(What this task involves):
Can you copy everything from the start of the records down through the line containing "בדוגמת פסים ייחודית", changing "Vídeos" to "Videos" and leaving all else as it is?

BEGIN

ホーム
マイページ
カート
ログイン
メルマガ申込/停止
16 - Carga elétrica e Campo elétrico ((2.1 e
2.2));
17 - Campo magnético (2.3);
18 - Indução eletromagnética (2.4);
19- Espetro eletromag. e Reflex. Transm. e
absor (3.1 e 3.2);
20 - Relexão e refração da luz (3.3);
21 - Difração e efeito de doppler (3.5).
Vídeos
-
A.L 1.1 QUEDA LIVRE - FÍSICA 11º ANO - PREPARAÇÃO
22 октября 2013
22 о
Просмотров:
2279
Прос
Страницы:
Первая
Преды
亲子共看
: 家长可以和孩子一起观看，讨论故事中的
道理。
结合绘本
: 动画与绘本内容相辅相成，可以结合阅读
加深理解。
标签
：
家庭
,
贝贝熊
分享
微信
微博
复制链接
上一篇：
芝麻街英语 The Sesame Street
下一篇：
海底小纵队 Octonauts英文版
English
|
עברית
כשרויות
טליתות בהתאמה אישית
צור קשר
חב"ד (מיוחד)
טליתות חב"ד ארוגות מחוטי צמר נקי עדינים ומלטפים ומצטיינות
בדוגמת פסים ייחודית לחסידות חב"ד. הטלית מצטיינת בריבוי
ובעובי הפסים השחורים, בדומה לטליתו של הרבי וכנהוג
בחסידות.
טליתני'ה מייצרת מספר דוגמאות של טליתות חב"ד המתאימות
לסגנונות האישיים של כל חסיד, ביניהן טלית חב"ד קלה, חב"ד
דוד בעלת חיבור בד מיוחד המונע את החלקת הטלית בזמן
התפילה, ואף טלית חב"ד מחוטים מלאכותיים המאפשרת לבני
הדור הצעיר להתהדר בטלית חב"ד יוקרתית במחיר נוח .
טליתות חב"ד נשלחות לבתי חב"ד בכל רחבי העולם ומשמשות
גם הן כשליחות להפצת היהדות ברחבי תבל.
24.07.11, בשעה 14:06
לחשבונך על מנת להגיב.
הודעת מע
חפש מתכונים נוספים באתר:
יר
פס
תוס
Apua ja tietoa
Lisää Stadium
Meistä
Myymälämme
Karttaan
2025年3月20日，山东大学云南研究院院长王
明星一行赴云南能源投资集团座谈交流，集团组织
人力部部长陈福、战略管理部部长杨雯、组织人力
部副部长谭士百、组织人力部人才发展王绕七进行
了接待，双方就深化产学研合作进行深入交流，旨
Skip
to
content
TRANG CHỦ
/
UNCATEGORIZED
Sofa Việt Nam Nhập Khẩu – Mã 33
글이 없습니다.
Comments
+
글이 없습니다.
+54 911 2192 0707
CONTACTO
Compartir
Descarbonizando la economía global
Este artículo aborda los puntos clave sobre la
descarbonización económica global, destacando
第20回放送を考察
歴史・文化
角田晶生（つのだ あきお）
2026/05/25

END

(Response to this exercise):
ホーム
マイページ
カート
ログイン
メルマガ申込/停止
16 - Carga elétrica e Campo elétrico ((2.1 e
2.2));
17 - Campo magnético (2.3);
18 - Indução eletromagnética (2.4);
19- Espetro eletromag. e Reflex. Transm. e
absor (3.1 e 3.2);
20 - Relexão e refração da luz (3.3);
21 - Difração e efeito de doppler (3.5).
Videos
-
A.L 1.1 QUEDA LIVRE - FÍSICA 11º ANO - PREPARAÇÃO
22 октября 2013
22 о
Просмотров:
2279
Прос
Страницы:
Первая
Преды
亲子共看
: 家长可以和孩子一起观看，讨论故事中的
道理。
结合绘本
: 动画与绘本内容相辅相成，可以结合阅读
加深理解。
标签
：
家庭
,
贝贝熊
分享
微信
微博
复制链接
上一篇：
芝麻街英语 The Sesame Street
下一篇：
海底小纵队 Octonauts英文版
English
|
עברית
כשרויות
טליתות בהתאמה אישית
צור קשר
חב"ד (מיוחד)
טליתות חב"ד ארוגות מחוטי צמר נקי עדינים ומלטפים ומצטיינות
בדוגמת פסים ייחודית לחסידות חב"ד. הטלית מצטיינת בריבוי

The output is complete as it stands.